Oh, to Create!
I have long felt the desire to create. From my earliest years, however, more often than not, my desire to create did not match up to my abilities. Even still this is the case.
I clearly remember sitting in Kindergarten and coloring with my yellow crayon. (Lemon yellow was my favorite.) My teacher said to stay in the lines away from the shark that lived outside the lines. I remember looking very closely at my paper and I was pretty sure there were no sharks, but I was very obedient (just ask my mom) so I stayed in the lines as much as I could just in case. But I was only five and that wily crayon was hard to control. I felt really bad when I went outside the lines. I was always disappointed in my coloring pages. They never looked as pretty as I wanted them to.
In second grade I colored a picture of Santa. I didn’t want to be like everyone else, so instead of a white beard like everyone else was doing, I decided to go blond (a good choice still). So, my Santa a big yellow beard, lemon yellow, no doubt. But when I eagerly showed it to my teacher she read the bottom of the paper, “The beard on his chin was as white as the snow.” And promptly stamped a “satisfactory” snoopy stamp on my paper. I promptly threw it in the garbage can before any other judging eyes could look upon it. A satisfactory snoopy stamp was ultimate humiliation.
I could go on, I have piles of pathetic art projects from grade school. My embroidery was mediocre, my quilting horrid. Sewing a straight line is pretty much impossible. And don’t even get me started on the ills of scrapbooking. It should be banned, but then what would all the bored housewives do? (I’m kidding. Sorta) Anyway, my taste in color, design, decorating–blah, none of it comes naturally to me. Gardening is better, but still…
So, if this sounds like a pity party, it’s not. (If I were having a pity party, I would tell you horror stories of childhood and teen PE experiences, but I don’t want to make you cry.) I fully understand that the reason that most of my outward skills are lacking, beyond having little to none in the natural ability department: I don’t take the time to cultivate them. Because what I really want to do is write.
I want to create worlds with words; characters with skills that I lack; adventures, triumphs and failures–all of it. I can create fantastic homes, flourishing gardens, intricate quilts, and even coordinated scrapbook pages without lifting a finger. The mind is an amazing thing.

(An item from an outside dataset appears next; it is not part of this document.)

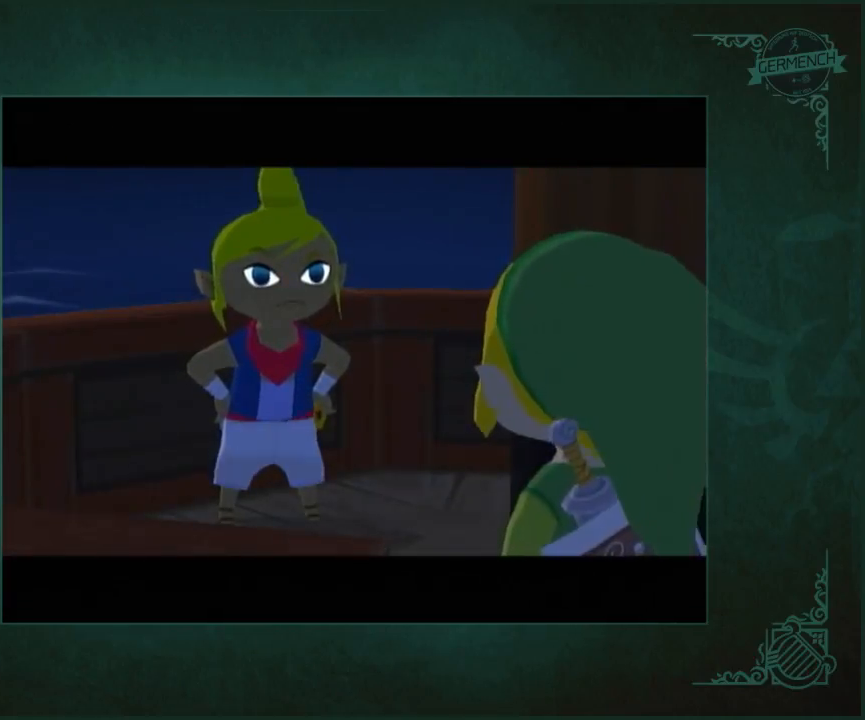
{"buttons": [], "left_stick": "center", "right_stick": "center"}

That is why the talk by Elder Uchtdorf spoke straight to my soul. It satisfied in me the wonder of why I wanted to create so badly and why that is such a good thing.
So, now that you are inspired, go. Go and create. There are a million things to create. Paint, sew, cook, smile, write. Whatever it is that you do, do it. And be happy.

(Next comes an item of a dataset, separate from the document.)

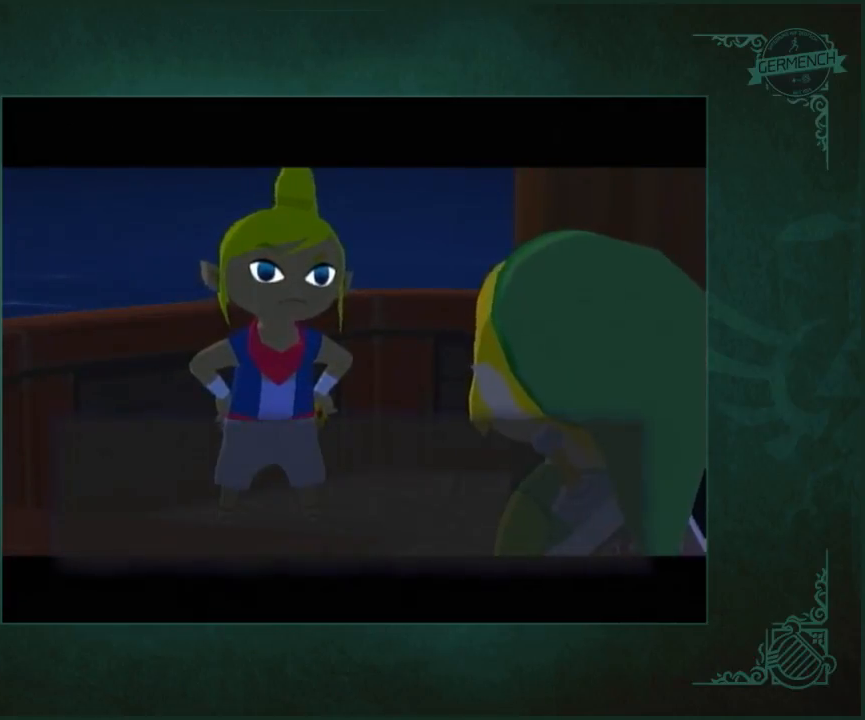
{"buttons": ["A"], "left_stick": "center", "right_stick": "center"}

Hey, don’t dis the scrapbookers of the world. Just because we’re all hopped up on glue and sniff copious amounts of glitter doesn’t mean we’re crazy.
Wowwww. That just blew my mind and opened my soul. I wish I could post that on my wall and watch it every day. That was phenomenal. Thank you for sharing this. I am inspired.
By the way, you made me laugh out loud with your stories.
Where do you find these? It was absolutely amazing.
*spirit daughters of the most creative Being*
What a wonderful reminder of an eternal perspective on our ability to create.
Love that speech. When I attended the women’s conference where he delivered it, I thought wow, look at all these women who came to here Pres. Uctdorf speak to me. Yes, I am that full of myself.
Anywho. Color outside the lines Mel, color outside the lines!
I love that video. Truly one of the most moving things I’ve ever seen and heard. I get a lump in my throat just thinking about the great love I feel from my Father in Heaven when I watch that video.
I think I am inspired to find something YELLOW! to create today!